I saw this video on the internet of a kid about 13 or 14 that had set up a video camera so he could tape him self lifting weights with a curl bar. He was so concentrated on the camera that when he lifted the bar one end of it went right into the fisht tank. Needless to say he went from big weight lifting tough guy to mommy mommy i broke the tank.


----------



## fish_doc (Jan 31, 2005)

Its a funny video. Here is a link to it.
http://www.ifilm.com/ifilmdetail/2684787http://www.ifilm.com/ifilmdetail/2684787?refsite=7063&ns=1

Good thing he had a smart mother to try and save some of the water for the fish.


----------



## pkillur (May 24, 2006)

*Busted Stuff...*



meyerhaus said:


> My uncle is a carpenter...a good one. However, when my cousin Joey (3 at the time) found my uncle Joe's hammer, he thought it would be cool to fix his favorite thing in the house: "The fiss tunk." It was like watching a movie in slow motion...we just sat there when he yelled "Bob the Builduh" and smashed it right into a 55 with some Red Devils.

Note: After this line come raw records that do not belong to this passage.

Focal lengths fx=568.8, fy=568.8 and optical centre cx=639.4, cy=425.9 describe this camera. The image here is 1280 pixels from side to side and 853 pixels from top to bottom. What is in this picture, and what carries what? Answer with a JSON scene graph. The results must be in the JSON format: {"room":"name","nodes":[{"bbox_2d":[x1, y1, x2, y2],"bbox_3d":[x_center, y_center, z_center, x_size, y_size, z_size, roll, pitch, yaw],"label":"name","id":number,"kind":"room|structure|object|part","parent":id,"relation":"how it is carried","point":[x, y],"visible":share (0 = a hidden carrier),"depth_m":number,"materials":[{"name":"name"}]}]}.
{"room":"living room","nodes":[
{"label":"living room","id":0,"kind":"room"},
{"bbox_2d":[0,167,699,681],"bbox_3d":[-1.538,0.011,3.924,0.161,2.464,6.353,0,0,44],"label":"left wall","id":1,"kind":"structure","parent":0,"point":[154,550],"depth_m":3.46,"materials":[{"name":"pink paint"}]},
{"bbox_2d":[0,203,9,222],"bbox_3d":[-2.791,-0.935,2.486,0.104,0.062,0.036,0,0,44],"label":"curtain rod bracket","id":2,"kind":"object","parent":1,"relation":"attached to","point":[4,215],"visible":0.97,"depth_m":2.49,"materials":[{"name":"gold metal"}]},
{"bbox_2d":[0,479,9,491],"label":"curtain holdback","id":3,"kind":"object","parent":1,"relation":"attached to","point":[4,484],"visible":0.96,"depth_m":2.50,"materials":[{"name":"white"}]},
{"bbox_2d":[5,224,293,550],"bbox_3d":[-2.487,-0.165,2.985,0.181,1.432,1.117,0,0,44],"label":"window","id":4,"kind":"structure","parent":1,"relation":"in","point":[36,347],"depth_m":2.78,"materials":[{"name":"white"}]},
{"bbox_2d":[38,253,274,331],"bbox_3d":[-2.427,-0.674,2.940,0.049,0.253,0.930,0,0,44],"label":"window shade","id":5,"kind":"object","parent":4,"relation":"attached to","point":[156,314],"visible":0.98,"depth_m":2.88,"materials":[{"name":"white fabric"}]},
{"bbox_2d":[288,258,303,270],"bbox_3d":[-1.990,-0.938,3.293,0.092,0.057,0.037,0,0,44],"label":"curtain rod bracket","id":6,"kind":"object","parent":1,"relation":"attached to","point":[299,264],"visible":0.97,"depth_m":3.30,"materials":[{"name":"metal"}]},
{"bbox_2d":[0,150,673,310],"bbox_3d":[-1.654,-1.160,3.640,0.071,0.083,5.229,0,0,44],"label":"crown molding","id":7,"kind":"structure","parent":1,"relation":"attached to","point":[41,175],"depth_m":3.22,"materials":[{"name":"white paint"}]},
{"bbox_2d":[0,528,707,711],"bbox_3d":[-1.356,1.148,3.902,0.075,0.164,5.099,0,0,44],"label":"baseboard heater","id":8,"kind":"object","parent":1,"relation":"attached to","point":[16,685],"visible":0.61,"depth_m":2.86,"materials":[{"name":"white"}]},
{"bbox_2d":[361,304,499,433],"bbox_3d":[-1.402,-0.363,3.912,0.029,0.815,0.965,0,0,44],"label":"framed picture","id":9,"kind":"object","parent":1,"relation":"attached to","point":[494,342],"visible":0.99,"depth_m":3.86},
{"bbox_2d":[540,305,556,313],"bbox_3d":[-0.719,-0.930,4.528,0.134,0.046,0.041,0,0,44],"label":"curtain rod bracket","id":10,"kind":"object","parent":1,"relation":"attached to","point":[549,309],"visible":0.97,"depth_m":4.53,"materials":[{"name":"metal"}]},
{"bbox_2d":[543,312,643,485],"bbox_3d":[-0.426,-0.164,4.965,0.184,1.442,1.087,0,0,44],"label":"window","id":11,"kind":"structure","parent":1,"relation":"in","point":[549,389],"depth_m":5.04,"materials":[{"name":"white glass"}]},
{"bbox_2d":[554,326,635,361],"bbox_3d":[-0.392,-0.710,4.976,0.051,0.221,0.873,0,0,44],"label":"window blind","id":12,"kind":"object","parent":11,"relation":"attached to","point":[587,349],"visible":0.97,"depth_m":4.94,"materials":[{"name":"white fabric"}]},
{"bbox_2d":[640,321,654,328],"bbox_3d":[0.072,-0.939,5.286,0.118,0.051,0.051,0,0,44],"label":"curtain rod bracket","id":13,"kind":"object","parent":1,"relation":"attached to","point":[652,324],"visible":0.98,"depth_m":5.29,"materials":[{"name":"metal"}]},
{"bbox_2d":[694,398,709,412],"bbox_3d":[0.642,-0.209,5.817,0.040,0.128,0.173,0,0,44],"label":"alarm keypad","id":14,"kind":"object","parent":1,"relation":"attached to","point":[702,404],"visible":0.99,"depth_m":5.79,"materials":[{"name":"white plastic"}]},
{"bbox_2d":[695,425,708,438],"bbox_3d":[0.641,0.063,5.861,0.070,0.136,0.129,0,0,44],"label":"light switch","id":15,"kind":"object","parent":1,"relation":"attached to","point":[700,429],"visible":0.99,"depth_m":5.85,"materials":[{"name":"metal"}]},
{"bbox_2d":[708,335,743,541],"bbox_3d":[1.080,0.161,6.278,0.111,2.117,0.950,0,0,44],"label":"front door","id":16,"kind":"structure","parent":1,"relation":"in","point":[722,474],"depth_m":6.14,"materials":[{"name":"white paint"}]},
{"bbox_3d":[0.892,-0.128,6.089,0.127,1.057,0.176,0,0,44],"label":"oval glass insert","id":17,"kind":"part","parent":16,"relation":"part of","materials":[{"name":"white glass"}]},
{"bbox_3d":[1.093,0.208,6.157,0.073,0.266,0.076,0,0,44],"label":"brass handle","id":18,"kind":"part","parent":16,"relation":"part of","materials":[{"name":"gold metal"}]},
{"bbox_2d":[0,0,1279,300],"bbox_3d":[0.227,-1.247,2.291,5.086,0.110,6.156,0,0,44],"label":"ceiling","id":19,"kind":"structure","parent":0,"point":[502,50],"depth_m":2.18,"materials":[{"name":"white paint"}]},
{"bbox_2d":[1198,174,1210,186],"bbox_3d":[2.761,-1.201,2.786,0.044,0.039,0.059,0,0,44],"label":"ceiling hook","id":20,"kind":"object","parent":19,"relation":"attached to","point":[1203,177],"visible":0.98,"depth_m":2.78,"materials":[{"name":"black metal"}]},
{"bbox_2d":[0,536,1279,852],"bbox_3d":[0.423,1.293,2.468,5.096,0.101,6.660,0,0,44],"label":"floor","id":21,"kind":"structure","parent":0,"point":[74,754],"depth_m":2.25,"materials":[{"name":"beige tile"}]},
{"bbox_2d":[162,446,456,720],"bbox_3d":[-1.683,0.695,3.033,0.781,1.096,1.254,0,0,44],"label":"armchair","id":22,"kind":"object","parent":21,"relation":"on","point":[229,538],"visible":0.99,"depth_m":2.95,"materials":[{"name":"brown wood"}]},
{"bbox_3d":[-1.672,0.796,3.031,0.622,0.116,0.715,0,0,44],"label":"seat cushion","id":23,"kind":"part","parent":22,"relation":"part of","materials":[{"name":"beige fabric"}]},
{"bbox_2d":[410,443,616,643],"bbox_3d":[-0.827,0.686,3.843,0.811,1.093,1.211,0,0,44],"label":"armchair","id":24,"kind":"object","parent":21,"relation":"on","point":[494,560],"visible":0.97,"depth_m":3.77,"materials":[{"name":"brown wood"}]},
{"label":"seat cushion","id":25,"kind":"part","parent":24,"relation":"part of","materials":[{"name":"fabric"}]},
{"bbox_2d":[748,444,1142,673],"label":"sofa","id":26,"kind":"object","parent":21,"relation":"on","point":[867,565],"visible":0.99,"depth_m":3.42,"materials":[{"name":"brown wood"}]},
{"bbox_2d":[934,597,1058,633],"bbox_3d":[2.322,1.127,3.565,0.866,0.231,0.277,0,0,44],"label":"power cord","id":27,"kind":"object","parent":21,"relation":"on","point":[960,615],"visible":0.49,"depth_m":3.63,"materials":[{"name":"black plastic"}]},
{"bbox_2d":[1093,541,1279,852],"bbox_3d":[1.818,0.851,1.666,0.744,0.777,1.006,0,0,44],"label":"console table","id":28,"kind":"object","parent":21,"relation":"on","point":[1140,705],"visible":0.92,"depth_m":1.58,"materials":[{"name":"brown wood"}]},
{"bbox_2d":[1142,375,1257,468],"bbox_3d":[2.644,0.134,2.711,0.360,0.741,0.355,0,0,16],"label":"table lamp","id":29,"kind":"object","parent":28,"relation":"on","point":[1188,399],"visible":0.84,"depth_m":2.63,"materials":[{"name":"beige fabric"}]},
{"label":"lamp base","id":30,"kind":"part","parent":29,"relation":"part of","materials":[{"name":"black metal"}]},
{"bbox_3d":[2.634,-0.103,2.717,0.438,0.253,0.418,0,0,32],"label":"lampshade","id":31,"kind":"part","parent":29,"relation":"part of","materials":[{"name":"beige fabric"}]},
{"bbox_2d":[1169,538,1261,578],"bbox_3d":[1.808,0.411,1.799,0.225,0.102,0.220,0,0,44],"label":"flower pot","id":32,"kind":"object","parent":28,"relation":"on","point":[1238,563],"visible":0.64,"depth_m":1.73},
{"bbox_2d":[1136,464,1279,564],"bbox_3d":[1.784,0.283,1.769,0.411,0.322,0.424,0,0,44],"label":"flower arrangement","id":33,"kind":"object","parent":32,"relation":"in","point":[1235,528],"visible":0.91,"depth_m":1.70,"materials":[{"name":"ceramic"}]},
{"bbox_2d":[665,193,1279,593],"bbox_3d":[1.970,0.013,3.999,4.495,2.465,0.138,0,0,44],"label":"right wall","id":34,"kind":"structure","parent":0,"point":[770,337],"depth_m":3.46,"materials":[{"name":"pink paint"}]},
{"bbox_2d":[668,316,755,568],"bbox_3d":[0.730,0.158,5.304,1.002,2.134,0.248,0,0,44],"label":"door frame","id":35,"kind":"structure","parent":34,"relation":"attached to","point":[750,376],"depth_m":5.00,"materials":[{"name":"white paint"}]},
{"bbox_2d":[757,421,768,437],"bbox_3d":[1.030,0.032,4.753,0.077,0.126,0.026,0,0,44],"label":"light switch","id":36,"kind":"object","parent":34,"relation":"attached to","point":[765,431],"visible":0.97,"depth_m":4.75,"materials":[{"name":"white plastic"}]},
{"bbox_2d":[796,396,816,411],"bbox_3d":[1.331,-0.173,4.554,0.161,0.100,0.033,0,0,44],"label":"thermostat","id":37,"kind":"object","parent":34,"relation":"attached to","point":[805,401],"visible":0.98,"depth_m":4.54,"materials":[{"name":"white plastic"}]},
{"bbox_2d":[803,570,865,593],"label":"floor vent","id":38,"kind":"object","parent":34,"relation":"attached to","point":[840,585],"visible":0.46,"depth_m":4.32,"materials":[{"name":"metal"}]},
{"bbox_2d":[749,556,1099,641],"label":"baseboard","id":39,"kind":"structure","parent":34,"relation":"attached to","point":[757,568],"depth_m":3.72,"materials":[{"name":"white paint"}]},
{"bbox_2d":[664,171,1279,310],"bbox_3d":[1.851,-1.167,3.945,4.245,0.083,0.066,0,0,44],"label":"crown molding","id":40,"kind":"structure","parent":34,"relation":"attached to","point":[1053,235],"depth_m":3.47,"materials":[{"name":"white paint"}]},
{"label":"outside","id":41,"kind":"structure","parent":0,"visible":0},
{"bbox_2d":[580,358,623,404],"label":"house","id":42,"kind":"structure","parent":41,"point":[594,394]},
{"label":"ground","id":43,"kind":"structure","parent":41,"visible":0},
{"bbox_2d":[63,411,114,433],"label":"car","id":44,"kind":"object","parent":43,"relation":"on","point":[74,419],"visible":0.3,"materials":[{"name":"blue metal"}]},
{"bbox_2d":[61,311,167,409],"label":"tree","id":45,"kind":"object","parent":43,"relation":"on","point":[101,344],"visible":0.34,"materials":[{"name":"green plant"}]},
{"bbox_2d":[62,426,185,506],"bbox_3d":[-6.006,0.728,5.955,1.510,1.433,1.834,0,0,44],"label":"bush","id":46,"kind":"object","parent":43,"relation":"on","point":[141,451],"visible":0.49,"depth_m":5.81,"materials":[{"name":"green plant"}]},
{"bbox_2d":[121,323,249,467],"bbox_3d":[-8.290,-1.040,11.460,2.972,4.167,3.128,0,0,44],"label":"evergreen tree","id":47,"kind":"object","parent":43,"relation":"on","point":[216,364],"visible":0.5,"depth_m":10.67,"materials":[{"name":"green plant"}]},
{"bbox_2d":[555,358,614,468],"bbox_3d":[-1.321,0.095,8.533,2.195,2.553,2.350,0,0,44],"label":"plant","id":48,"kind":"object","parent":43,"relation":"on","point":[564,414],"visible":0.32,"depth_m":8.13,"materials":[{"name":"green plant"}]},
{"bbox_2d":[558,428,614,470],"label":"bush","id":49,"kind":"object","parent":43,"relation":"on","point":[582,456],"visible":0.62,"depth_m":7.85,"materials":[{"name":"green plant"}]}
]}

The water flowed out in one big flood. While my aunt was more concerned for her carpet, I ran to the garage where I knew there was a 20 gallon stainless troughthat my uncle had JUST cleaned. I hastily filled it halfway with hose water, threw in some Chloramine/Chlorine treatment and then got two big buckets of hot water to level out the temp. My uncle was thinking the same way I was: save the fish. He had 4 Devils in a sauce pan (don't worry...it was luke warm water) and acclimated them to the trough water.
> 
> We didn't laugh right away...but now that I look back, it was priceless.

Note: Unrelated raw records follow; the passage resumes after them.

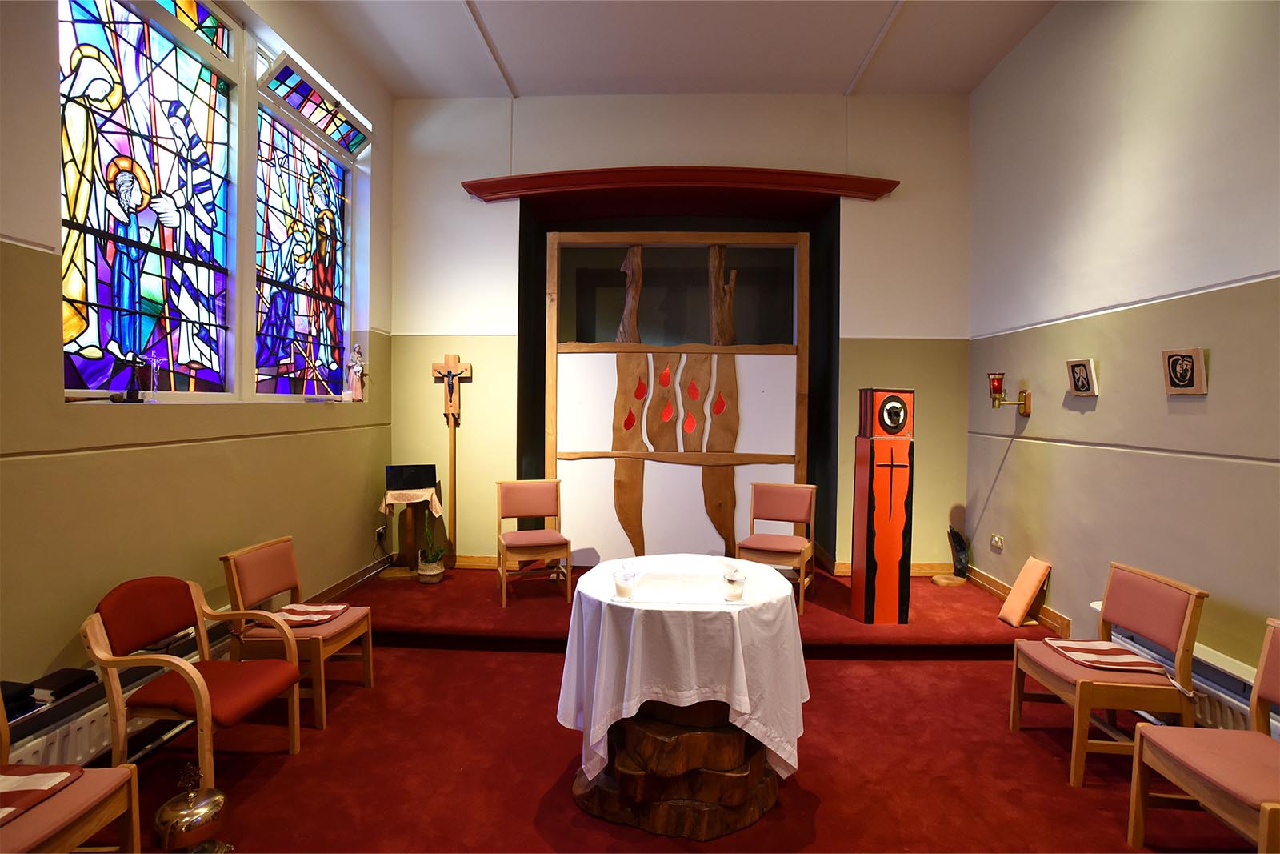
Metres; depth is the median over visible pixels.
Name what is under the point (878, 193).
wooden lintel
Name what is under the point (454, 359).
crucifix
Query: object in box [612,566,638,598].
glass
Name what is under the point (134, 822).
wooden chair
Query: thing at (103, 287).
stained glass window
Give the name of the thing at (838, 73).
ceiling
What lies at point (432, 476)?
black box
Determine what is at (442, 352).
back wall
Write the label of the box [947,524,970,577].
sculpture
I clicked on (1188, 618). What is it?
chair
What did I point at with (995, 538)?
wall socket
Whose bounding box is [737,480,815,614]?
chair
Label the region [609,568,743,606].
tray
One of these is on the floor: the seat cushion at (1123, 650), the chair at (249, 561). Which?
the chair at (249, 561)
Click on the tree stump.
(727, 730)
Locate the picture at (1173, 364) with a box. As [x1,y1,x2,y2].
[1160,348,1207,394]
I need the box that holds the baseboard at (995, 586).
[968,564,1070,634]
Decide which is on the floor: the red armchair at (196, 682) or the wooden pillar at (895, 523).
the red armchair at (196, 682)
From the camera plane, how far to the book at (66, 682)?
2.34 m
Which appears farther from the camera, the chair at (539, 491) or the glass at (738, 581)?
the chair at (539, 491)
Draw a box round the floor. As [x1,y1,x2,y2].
[102,619,1261,853]
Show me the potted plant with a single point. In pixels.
(426, 568)
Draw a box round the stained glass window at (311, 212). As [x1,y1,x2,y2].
[252,74,355,398]
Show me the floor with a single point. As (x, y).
(918, 668)
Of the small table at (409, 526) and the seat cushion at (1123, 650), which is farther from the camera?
the small table at (409, 526)
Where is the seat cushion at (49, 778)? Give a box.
[0,761,83,823]
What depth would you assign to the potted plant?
4.75 m
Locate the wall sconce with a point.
(998, 382)
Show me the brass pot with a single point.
(202, 810)
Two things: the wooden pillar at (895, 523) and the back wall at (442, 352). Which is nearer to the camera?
the wooden pillar at (895, 523)
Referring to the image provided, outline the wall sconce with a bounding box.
[988,372,1031,415]
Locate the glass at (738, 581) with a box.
[722,570,747,601]
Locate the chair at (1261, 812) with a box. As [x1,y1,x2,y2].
[1128,616,1279,853]
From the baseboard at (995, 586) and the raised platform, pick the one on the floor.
the raised platform
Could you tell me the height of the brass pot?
0.359 m
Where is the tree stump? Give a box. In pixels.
[570,696,780,840]
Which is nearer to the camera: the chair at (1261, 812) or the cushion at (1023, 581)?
the chair at (1261, 812)
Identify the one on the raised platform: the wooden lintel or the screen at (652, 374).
the screen at (652, 374)
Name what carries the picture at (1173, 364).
attached to the right wall at (1186, 404)
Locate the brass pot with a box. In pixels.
[152,762,231,853]
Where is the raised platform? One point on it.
(928, 596)
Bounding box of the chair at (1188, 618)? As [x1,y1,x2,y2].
[1007,561,1203,787]
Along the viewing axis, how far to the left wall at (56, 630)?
2.87 m
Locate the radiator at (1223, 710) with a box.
[1104,620,1268,734]
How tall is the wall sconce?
0.261 m
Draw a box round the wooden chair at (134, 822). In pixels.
[0,695,145,853]
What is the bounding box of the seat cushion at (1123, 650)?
[1046,638,1171,673]
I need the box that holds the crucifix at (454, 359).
[432,353,472,566]
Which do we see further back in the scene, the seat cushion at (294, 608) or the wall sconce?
the wall sconce
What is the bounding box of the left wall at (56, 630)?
[0,0,393,722]
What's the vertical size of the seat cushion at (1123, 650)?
0.069 m
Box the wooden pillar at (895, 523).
[851,388,915,622]
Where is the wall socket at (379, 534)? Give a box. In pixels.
[375,524,387,542]
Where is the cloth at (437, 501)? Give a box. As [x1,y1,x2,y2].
[379,485,443,514]
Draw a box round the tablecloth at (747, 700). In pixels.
[553,554,811,786]
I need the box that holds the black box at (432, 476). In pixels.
[384,464,438,489]
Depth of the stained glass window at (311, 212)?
4.27 m
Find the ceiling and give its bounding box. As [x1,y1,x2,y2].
[305,0,1059,98]
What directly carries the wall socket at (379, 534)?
attached to the left wall at (56, 630)
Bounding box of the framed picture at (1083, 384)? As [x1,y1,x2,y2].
[1064,357,1099,396]
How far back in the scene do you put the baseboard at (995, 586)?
4.37 m
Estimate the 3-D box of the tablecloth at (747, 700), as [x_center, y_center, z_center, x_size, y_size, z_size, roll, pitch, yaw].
[0.173,0.940,2.662,0.948,0.659,0.955,1,1,3]
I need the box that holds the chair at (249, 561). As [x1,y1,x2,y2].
[219,535,375,729]
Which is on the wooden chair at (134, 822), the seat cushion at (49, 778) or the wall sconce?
the seat cushion at (49, 778)
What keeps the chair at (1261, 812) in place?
on the floor
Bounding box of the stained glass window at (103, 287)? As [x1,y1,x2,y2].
[57,0,235,399]
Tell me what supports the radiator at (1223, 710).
attached to the right wall at (1186, 404)
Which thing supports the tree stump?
on the floor
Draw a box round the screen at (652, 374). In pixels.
[544,227,809,570]
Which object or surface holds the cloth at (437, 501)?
on the small table at (409, 526)
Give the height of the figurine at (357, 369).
0.428 m
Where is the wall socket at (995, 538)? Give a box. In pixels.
[990,532,1004,550]
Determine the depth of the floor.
2.67 m
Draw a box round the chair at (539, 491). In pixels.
[493,479,571,608]
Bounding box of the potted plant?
[416,514,445,582]
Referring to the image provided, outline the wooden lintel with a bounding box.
[460,167,899,210]
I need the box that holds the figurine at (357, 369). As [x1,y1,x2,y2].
[347,343,364,400]
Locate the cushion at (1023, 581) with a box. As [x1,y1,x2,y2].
[996,556,1052,626]
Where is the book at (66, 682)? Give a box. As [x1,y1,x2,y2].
[30,667,97,702]
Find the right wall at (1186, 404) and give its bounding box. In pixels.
[965,0,1279,697]
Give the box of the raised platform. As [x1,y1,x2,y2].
[339,562,1063,658]
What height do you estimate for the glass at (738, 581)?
0.095 m
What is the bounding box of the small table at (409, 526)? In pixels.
[376,484,444,578]
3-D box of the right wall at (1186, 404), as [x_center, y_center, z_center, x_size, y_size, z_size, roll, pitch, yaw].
[2.447,-0.492,2.206,0.210,3.788,5.873,1,1,3]
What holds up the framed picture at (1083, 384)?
attached to the right wall at (1186, 404)
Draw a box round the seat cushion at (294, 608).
[273,602,351,626]
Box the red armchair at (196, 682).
[83,574,302,784]
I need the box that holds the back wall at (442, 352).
[388,88,973,573]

That's hilarious. I blogged about my tank cracking a few weeks ago. It was a friggen' show tank that I had bought from a guy on craigslist, a "Good deal" from a guy with a bunch of cichlids... My 9 1/2 month pregnant wife and I got a 4:30 AM surprise one morning...


----------



## fish_doc (Jan 31, 2005)

That is definately one way to wake up quick.


----------



## Guest (Jun 2, 2006)

Let the tank sit for atleast a week...maybe even 2 weeks. Its better to be safe than sorry. If you can, put the tank on some dry newspaper...instead of the stand, like on a porch or in the basement. That way you can check the paper for any water spots.


----------